How much responsibility do the liberal Democrats bear for lengthening the war and costing American lives?
To make my point, I am going to fall back on my favorite analogy to war--football.
Imagine, as my favorite Vikings open the season this weekend with the Atlanta Falcons, that the Vikings cheerleaders come out with buttons that say 'Make Love not War" and "Women Against Football Madness".
The Vikings owners and executive staff are steadfast in their support for the importance of winning. But some members of the coaching staff have anonymously leaked to the media their doubts about the ability of only 55 men to overcome the opposition. Some have even wondered about the moral imperative of 'winning'; after all the Falcons players are just innocent pawns in this struggle, why do they deserve to 'lose'?
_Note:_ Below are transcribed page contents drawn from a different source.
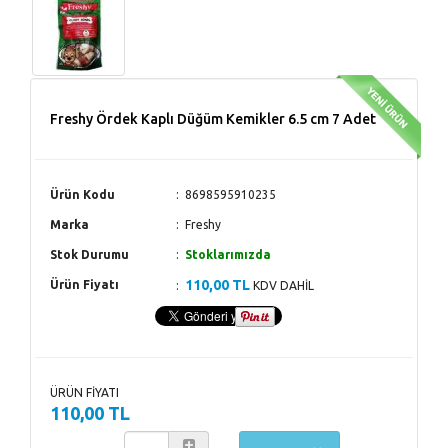
Freshy Ördek Kaplı Düğüm Kemikler 6.5 cm 7 Adet
Ürün Kodu
8698595910235
Marka
Freshy
Stok Durumu
Stoklarımızda
110,00 TL
Ürün Fiyatı
KDV DAHİL
ÜRÜN FİYATI
110,00 TL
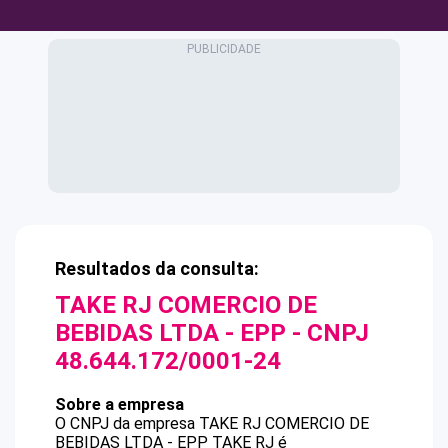
Resultados da consulta:
TAKE RJ COMERCIO DE
BEBIDAS LTDA - EPP
- CNPJ
48.644.172/0001-24
Sobre a empresa
O CNPJ da empresa
TAKE RJ COMERCIO DE
BEBIDAS LTDA - EPP
TAKE RJ
é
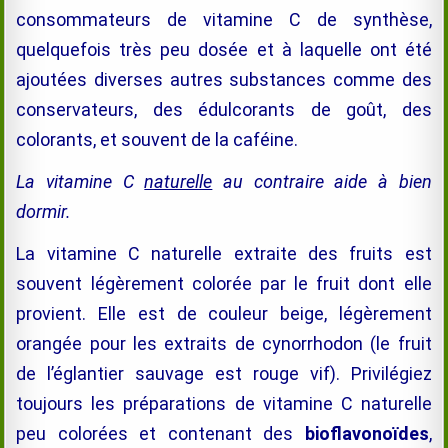
consommateurs de vitamine C de synthèse,
quelquefois très peu dosée et à laquelle ont été
ajoutées diverses autres substances comme des
conservateurs, des édulcorants de goût, des
colorants, et souvent de la caféine.
La vitamine C
naturelle
au contraire aide à bien
dormir.
La vitamine C naturelle extraite des fruits est
souvent légèrement colorée par le fruit dont elle
provient. Elle est de couleur beige, légèrement
orangée pour les extraits de cynorrhodon (le fruit
de l’églantier sauvage est rouge vif). Privilégiez
toujours les préparations de vitamine C naturelle
peu colorées et contenant des
bioflavonoïdes
,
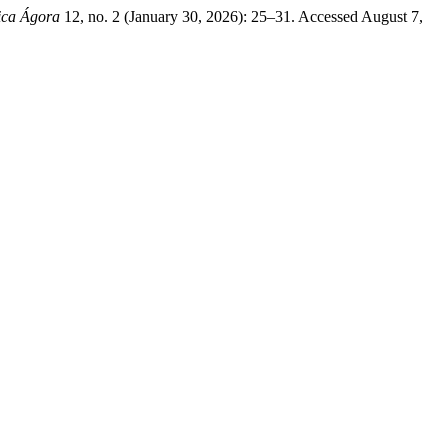
fica Ágora
12, no. 2 (January 30, 2026): 25–31. Accessed August 7,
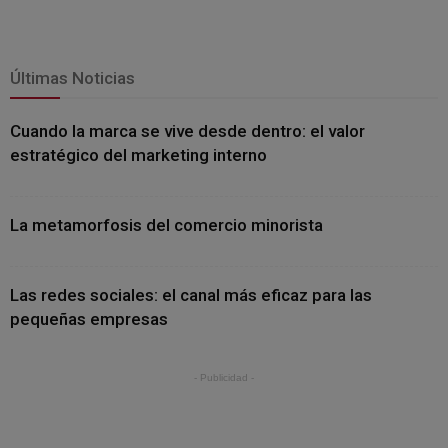
Últimas Noticias
Cuando la marca se vive desde dentro: el valor
estratégico del marketing interno
La metamorfosis del comercio minorista
Las redes sociales: el canal más eficaz para las
pequeñas empresas
- Publicidad -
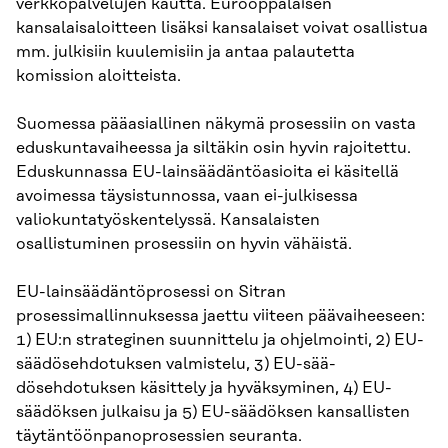
verkkopalvelujen kautta. Eurooppalaisen
kansalaisaloitteen lisäksi kansalaiset voivat osallistua
mm. julkisiin kuulemisiin ja antaa palautetta
komission aloitteista.
Suomessa pääasiallinen näkymä prosessiin on vasta
eduskuntavaiheessa ja siltäkin osin hyvin rajoitettu.
Eduskunnassa EU-lainsäädäntöasioita ei käsitellä
avoimessa täysistunnossa, vaan ei-julkisessa
valiokuntatyöskentelyssä. Kansalaisten
osallistuminen prosessiin on hyvin vähäistä.
EU-lainsäädäntöprosessi on Sitran
prosessimallinnuksessa jaettu viiteen päävaiheeseen:
1) EU:n strateginen suunnittelu ja ohjelmointi, 2) EU-
säädösehdotuksen valmistelu, 3) EU-sää­
dösehdotuksen käsittely ja hyväksyminen, 4) EU-
säädöksen julkaisu ja 5) EU-säädöksen kansallisten
täytäntöönpanoprosessien seuranta.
Initially, the game goes well. The Falcon's defense is no match for the awesome firepower of the Vikings offense. Shock and awe paves the way for a quick Falcon's collapse. But the Falcon's regroup, and begin a series of long pass plays and razzle dazzle trick plays. Though they gain little from the effort in the end, the result is that the crowd itself begins to waver. Sure, we're winning, they reason, but look at that spectacular 40 yard double reverse!
The half-time show features a majority of the coaches calling for a retreat to Vikings territory. The risk of injuries to our players is too high, they say. They announce that they have coordinated with the payroll department of the Vikings front office to withhold pay for the second half unless all players are withdrawn to behind the 50 yard line. The head coach holds firm, and the pay will run through the 3rd quarter, as long as the head coach can demonstrate that he is making progress toward winning.
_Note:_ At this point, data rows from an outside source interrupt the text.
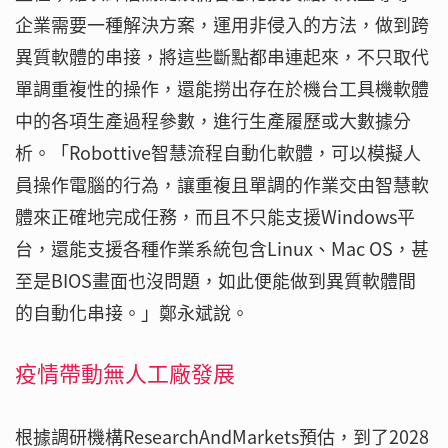
企業需要一種解決方案，運用非侵入的方法，做到跨
異質軟體的串接，將這些斷點都串連起來，不只取代
單調重複性的操作，還能撈出存在於機台工具機軟體
中的各項生產過程參數，進行生產履歷或大數據分
析。「Robottive智慧流程自動化軟體，可以模擬人
員操作電腦的行為，讓重複且單調的作業交由智慧軟
體來正確地完成任務，而且不只能支援Windows平
台，還能支援各種作業系統包含Linux、Mac OS，甚
至是BIOS畫面也沒問題，如此便能做到異質軟體間
的自動化串接。」鄭永斌說。
疫情帶動無人工廠發展
根據調研機構ResearchAndMarkets預估，到了2028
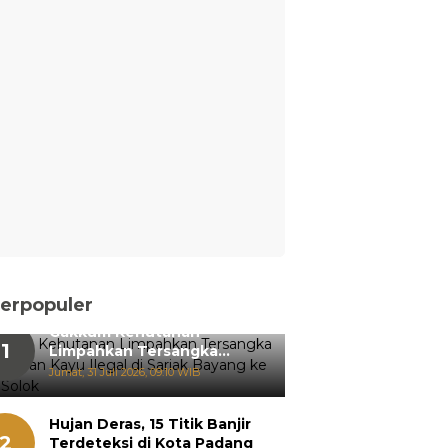
erpopuler
Gakkum Kehutanan
1
Limpahkan Tersangka
Pemanenan Kayu Ilegal di
Jumat, 31 Juli 2026, 09:10 WIB
Sariak Bayang ke Kejari
Solok
Hujan Deras, 15 Titik Banjir
2
Terdeteksi di Kota Padang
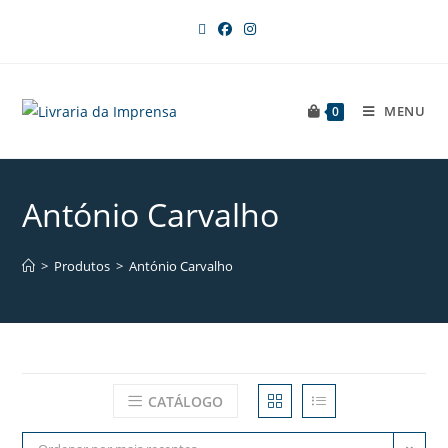
MENU
0
António Carvalho
>
Produtos
>
António Carvalho
CATÁLOGO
Halfway into the 3rd quarter, 60 people in the front few rows stage an 'injury in', where they lie on the ground, hold their legs in faux pain, and hobble off the field. The Falcons continue to have spectacular plays for little or no gain, but the commentators show the replays and talk about the Falcon's willingness to sacrifice themselves.
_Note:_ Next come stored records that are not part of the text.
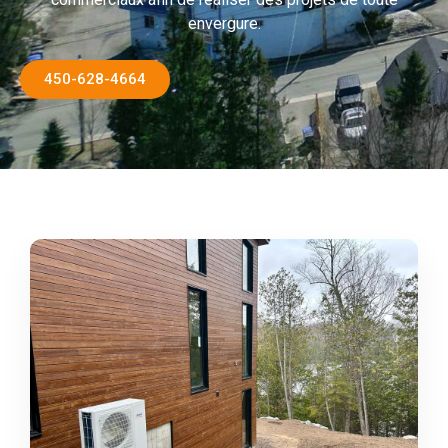
envergure.
450-628-4664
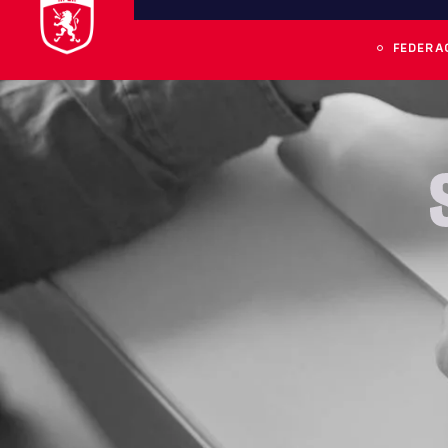
FEDERA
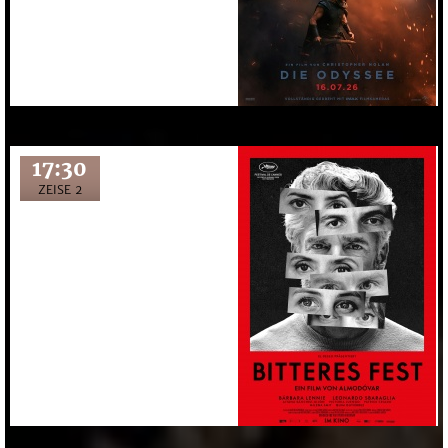
17:30
ZEISE 2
This is of course, a bit to the extreme with the analogy. But my point here is to put yourselves in the shoes of the Vikings players. With all the distractions, all the drama, how can you blame them for not being able to concentrate on 3rd and long with man coverage. And how can you not see the Falcons players feeding on the crisis of their opposition, keeping their hope alive that the Vikings might just retreat off the field.
Now think of all of us soldiers, sweating through 140 degree heat , the scorpions and the flies, worried about bullets, IED's and our families at home. 20 hour days, bland food, and about as much privacy as a naked man in Times Square on New Year's Eve. On top of all that is the steady stream of poison coming from politicians and celebrities back home. 'The war is lost'. 'Bush lied, kids died'. 'Marines slaughter dozens at Haditha'. 'The Wild West Anbar is beyond hope'. 'US Troops terrorize Iraqi kids in the night'.
So my question is this. If the whole country had stood behind the war effort from the get go, and had continued to support us along the way, isn't it reasonable to think that we may have been so much farther ahead by now? Without the left's continued encouragement that the end is near, would AQI have folded up shop by now? Without the Congressional delegation visits to countries actively opposing our efforts in Iraq, might they have not been less bold in supporting the terrorists?
Conservatives have long talked about the political consequences of a US military victory in Iraq for the liberal anti-war Congressional caucus. But have we yet talked about the moral consequences of advocating against a war which is crucial to the larger war on terror? Have we talked about the blame to be laid at the Democrat's feet for drawing out the war, which results in more US casualties?
This is the first game of a long season. If we can't hold together for the first game, then it is no wonder that our opponents are salivating at the thought of the next battle?